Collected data
.....
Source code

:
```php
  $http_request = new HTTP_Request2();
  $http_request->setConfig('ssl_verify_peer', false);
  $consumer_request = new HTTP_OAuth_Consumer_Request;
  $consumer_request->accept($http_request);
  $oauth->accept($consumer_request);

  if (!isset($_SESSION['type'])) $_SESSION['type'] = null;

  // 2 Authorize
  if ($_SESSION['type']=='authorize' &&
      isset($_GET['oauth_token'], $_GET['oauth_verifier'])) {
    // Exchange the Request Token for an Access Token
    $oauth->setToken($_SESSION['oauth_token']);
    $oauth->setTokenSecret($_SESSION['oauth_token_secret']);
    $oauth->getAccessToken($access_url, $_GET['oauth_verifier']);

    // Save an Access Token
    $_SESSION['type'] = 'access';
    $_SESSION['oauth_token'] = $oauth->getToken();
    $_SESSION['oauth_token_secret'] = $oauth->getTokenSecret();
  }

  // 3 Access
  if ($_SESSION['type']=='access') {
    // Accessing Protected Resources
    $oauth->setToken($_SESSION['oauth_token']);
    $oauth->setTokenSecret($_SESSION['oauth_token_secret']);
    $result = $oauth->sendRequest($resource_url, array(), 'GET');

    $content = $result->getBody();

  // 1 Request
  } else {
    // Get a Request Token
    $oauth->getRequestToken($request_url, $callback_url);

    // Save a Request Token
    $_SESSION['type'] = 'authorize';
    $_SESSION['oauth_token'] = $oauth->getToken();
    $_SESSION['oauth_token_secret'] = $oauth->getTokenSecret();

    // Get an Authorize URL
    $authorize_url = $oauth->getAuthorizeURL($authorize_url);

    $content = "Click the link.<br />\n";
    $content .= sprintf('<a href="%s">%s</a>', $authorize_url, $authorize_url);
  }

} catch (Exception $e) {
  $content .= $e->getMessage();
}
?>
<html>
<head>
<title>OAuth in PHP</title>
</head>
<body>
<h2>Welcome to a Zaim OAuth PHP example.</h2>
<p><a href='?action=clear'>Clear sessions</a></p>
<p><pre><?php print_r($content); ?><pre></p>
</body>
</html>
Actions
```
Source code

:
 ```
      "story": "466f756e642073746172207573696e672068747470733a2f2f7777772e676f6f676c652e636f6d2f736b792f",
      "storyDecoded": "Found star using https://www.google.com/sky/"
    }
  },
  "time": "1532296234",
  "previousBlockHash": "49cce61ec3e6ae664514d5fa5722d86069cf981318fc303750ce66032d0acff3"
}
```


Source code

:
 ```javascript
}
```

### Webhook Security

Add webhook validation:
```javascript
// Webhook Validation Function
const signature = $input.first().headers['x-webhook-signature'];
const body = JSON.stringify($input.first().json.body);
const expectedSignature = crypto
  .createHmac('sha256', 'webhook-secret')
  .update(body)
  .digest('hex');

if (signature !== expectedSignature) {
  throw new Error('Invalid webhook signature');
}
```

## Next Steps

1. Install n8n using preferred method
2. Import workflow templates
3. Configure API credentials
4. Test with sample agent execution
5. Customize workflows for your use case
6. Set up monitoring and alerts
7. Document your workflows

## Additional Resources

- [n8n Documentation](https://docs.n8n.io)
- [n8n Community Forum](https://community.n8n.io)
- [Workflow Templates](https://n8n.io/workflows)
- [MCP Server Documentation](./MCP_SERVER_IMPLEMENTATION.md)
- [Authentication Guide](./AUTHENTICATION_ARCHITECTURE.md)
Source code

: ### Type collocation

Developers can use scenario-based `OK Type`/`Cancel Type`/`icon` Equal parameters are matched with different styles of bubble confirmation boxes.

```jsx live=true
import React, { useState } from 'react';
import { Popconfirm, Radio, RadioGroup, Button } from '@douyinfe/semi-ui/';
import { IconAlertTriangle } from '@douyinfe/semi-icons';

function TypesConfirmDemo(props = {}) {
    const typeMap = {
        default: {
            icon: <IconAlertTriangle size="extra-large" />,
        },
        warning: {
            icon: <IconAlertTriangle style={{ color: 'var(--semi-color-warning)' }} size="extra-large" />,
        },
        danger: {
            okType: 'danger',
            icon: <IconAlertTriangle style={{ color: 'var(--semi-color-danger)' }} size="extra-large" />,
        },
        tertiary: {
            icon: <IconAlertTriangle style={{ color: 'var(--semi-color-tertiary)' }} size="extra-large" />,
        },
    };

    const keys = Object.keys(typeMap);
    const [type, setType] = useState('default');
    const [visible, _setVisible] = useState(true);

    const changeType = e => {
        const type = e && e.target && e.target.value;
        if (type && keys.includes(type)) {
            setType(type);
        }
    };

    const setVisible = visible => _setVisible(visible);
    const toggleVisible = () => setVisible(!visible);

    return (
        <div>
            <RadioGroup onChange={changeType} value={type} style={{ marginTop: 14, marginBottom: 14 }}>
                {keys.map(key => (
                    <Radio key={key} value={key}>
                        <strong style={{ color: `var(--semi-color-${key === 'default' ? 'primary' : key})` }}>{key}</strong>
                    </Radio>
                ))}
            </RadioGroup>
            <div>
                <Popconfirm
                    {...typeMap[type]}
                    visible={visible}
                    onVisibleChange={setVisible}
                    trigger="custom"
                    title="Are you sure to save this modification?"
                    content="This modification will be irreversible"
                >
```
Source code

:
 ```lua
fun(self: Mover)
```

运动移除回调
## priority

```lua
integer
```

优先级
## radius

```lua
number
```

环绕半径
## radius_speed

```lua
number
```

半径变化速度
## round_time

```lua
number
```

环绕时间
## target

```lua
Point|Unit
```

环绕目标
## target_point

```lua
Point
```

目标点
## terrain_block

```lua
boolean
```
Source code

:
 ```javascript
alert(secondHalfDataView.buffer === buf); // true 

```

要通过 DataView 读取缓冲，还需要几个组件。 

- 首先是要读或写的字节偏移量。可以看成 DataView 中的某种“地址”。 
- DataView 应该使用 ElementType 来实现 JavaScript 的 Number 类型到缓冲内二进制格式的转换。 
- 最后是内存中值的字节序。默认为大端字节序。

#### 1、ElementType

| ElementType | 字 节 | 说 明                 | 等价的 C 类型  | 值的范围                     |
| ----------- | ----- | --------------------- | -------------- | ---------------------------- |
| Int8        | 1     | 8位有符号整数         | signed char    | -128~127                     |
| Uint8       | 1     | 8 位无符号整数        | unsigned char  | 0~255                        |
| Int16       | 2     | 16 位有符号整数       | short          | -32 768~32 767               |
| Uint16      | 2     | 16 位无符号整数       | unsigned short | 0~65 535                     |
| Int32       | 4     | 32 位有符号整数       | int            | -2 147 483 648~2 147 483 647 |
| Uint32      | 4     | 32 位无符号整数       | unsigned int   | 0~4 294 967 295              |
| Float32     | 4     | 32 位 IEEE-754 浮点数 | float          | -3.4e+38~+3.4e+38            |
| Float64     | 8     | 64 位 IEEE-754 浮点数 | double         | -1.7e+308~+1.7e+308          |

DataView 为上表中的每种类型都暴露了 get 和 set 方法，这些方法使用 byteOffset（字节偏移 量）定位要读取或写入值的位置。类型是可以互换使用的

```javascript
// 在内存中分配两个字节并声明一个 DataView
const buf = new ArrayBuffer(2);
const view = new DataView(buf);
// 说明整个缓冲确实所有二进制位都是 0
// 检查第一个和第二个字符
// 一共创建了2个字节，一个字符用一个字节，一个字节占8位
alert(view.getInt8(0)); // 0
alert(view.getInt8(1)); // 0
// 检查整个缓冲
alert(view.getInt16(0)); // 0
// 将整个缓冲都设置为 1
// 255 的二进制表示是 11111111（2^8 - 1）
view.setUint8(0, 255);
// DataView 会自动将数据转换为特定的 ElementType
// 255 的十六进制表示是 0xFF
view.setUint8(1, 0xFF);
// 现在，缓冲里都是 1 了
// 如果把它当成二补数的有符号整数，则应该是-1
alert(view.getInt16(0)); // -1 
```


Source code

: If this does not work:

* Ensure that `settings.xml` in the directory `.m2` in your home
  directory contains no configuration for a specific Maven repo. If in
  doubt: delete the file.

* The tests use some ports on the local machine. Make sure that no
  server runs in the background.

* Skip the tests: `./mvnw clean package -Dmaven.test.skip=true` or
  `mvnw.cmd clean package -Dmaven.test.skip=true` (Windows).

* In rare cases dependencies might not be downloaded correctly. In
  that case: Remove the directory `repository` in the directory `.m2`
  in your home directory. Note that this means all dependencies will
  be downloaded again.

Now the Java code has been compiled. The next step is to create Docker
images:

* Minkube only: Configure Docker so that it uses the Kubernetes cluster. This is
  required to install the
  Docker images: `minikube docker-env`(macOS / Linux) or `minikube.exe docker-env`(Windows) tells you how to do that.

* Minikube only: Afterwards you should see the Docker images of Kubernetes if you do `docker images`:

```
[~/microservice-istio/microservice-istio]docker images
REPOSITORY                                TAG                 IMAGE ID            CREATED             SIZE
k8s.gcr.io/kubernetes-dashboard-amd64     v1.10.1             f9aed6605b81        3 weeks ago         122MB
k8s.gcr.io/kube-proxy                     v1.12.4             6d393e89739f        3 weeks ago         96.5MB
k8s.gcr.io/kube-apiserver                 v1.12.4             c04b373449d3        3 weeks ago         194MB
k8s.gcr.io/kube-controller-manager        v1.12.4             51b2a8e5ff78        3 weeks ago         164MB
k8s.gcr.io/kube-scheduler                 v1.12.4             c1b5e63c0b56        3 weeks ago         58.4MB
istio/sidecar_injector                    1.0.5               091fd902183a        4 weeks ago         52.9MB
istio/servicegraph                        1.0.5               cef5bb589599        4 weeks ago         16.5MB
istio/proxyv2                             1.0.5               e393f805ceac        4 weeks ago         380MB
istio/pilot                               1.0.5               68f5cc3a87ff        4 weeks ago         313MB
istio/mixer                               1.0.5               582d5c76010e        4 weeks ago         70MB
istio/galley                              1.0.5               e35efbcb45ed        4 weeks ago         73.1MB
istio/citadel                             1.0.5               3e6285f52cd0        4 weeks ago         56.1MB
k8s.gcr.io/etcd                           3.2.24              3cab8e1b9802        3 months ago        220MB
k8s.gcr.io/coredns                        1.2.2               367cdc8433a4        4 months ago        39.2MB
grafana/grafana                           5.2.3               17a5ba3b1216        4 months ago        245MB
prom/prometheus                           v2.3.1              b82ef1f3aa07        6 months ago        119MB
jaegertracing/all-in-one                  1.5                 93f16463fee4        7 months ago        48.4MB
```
.....
- **Task brief**
Every line of the records containing the word "clean" must appear in the answer.

- **Reply**
* Skip the tests: `./mvnw clean package -Dmaven.test.skip=true` or
  `mvnw.cmd clean package -Dmaven.test.skip=true` (Windows).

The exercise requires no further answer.